§ **Records for this task**
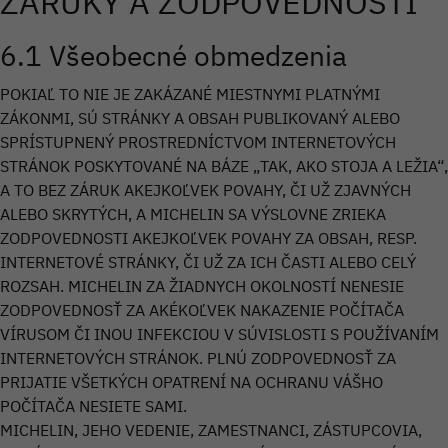
ZÁRUKY A ZODPOVEDNOSTI
6.1 Všeobecné obmedzenia
POKIAĽ TO NIE JE ZAKÁZANÉ MIESTNYMI PLATNÝMI
ZÁKONMI, SÚ STRÁNKY A OBSAH PUBLIKOVANÝ ALEBO
SPRÍSTUPNENÝ PROSTREDNÍCTVOM INTERNETOVÝCH
STRÁNOK POSKYTOVANÉ NA BÁZE „TAK, AKO STOJA A LEŽIA“,
A TO BEZ ZÁRUK AKEJKOĽVEK POVAHY, ČI UŽ ZJAVNÝCH
ALEBO SKRYTÝCH, A MICHELIN SA VÝSLOVNE ZRIEKA
ZODPOVEDNOSTI AKEJKOĽVEK POVAHY ZA OBSAH, RESP.
INTERNETOVÉ STRÁNKY, ČI UŽ ZA ICH ČASTI ALEBO CELÝ
ROZSAH. MICHELIN ZA ŽIADNYCH OKOLNOSTÍ NENESIE
ZODPOVEDNOSŤ ZA AKÉKOĽVEK NAKAZENIE POČÍTAČA
VÍRUSOM ČI INOU INFEKCIOU V SÚVISLOSTI S POUŽÍVANÍM
INTERNETOVÝCH STRÁNOK. PLNÚ ZODPOVEDNOSŤ ZA
PRIJATIE VŠETKÝCH OPATRENÍ NA OCHRANU VÁŠHO
POČÍTAČA NESIETE SAMI.
MICHELIN, JEHO VEDENIE, ZAMESTNANCI, ZÁSTUPCOVIA,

§ **Directions**
Everything from the line containing "ROZSAH. MICHELIN ZA" through the last line above should be set down exactly; include no other lines.

§ **Result for this task**
ROZSAH. MICHELIN ZA ŽIADNYCH OKOLNOSTÍ NENESIE
ZODPOVEDNOSŤ ZA AKÉKOĽVEK NAKAZENIE POČÍTAČA
VÍRUSOM ČI INOU INFEKCIOU V SÚVISLOSTI S POUŽÍVANÍM
INTERNETOVÝCH STRÁNOK. PLNÚ ZODPOVEDNOSŤ ZA
PRIJATIE VŠETKÝCH OPATRENÍ NA OCHRANU VÁŠHO
POČÍTAČA NESIETE SAMI.
MICHELIN, JEHO VEDENIE, ZAMESTNANCI, ZÁSTUPCOVIA,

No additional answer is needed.